(Chart tasks with short answers)
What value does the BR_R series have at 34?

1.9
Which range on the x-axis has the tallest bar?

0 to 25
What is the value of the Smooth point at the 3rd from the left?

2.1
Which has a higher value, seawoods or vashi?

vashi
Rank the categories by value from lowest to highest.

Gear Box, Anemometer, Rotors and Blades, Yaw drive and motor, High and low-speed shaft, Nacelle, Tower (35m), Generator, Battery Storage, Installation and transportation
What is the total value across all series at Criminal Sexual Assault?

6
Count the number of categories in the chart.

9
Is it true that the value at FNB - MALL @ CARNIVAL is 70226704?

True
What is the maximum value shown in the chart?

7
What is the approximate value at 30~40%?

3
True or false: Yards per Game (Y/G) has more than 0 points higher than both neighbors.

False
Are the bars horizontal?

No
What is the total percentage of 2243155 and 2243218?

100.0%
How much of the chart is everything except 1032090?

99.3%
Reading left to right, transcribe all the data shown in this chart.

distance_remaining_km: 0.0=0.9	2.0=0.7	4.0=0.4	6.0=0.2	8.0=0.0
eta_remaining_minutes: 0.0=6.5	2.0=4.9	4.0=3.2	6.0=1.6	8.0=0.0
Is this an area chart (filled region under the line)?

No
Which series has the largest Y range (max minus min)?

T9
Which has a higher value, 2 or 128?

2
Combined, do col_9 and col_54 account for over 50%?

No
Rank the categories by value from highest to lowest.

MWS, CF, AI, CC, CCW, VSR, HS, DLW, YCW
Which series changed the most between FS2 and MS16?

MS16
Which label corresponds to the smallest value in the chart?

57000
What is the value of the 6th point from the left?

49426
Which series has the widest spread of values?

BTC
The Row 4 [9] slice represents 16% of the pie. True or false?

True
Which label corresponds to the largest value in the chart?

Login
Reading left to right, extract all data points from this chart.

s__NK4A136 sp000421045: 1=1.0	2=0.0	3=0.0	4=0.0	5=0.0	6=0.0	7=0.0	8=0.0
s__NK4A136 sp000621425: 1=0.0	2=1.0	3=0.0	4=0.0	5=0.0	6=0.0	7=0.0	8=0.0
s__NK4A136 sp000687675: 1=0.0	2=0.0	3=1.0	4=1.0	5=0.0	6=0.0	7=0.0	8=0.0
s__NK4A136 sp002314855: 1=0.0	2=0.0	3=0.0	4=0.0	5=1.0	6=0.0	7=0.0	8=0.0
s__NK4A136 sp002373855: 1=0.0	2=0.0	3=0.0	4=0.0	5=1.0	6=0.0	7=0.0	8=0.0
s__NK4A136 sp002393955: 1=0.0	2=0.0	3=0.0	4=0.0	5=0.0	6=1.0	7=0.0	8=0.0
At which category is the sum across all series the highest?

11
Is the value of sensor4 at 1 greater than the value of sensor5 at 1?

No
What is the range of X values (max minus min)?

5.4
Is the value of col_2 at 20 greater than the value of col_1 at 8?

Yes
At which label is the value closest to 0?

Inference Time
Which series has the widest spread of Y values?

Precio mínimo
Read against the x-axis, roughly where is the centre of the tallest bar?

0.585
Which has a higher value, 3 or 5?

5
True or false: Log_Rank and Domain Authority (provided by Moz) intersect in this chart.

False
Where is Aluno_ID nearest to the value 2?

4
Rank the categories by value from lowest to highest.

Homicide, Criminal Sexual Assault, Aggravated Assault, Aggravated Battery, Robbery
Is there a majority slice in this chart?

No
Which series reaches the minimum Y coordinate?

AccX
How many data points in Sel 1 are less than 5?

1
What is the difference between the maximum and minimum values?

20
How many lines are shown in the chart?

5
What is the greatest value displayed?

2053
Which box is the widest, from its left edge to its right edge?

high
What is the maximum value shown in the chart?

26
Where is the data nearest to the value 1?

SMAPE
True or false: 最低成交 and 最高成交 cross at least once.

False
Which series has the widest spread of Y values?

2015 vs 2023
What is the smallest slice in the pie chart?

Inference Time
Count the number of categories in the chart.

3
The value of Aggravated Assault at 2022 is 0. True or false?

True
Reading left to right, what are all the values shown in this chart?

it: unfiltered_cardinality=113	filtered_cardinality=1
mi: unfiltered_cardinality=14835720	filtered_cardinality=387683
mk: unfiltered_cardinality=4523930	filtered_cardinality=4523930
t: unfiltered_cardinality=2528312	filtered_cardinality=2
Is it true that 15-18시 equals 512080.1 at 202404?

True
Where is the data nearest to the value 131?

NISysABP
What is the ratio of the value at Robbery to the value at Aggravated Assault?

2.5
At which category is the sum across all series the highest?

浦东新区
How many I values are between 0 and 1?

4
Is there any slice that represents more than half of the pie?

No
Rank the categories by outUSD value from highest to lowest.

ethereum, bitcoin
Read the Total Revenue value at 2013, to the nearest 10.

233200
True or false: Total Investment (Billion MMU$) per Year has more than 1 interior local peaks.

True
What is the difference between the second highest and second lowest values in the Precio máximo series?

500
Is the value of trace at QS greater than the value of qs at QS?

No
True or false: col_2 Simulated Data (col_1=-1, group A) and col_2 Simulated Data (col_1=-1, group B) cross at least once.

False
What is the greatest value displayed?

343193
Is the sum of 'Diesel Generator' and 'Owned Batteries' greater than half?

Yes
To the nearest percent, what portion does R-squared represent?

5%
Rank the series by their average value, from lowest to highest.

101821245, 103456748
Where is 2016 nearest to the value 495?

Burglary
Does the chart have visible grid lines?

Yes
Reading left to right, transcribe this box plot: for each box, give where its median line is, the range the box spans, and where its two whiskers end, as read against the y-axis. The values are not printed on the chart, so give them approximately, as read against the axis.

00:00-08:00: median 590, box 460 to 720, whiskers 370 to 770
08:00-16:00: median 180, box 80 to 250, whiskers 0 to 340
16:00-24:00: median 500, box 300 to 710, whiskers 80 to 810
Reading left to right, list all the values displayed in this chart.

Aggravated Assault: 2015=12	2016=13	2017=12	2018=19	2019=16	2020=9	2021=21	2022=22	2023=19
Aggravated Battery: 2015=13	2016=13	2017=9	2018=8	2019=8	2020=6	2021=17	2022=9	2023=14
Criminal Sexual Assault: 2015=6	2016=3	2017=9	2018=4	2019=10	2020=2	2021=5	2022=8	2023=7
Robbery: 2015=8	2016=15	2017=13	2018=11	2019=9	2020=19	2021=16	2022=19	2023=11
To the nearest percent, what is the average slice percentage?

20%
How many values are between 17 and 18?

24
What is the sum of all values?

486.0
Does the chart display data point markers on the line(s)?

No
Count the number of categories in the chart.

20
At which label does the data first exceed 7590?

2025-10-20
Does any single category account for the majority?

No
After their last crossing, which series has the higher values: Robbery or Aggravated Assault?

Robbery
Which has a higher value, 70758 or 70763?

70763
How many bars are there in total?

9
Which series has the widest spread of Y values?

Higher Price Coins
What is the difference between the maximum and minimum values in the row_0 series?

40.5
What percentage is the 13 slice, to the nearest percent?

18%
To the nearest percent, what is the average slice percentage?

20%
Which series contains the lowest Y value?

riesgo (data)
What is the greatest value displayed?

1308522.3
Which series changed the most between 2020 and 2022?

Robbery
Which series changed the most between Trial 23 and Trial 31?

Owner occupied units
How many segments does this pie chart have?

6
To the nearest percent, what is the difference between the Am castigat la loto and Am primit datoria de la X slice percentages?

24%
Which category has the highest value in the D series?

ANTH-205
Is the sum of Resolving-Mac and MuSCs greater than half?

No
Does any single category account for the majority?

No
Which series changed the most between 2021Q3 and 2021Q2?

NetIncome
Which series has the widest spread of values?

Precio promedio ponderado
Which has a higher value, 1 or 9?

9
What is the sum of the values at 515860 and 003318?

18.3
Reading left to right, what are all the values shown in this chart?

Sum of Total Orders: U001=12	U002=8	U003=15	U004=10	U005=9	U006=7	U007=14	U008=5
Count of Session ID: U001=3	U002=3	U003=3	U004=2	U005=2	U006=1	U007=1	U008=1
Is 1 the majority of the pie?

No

What the task asks - Show each line in the rows above that contains the word "changed".

Solution to this task -
Which series changed the most between FS2 and MS16?
Which series changed the most between 2020 and 2022?
Which series changed the most between Trial 23 and Trial 31?
Which series changed the most between 2021Q3 and 2021Q2?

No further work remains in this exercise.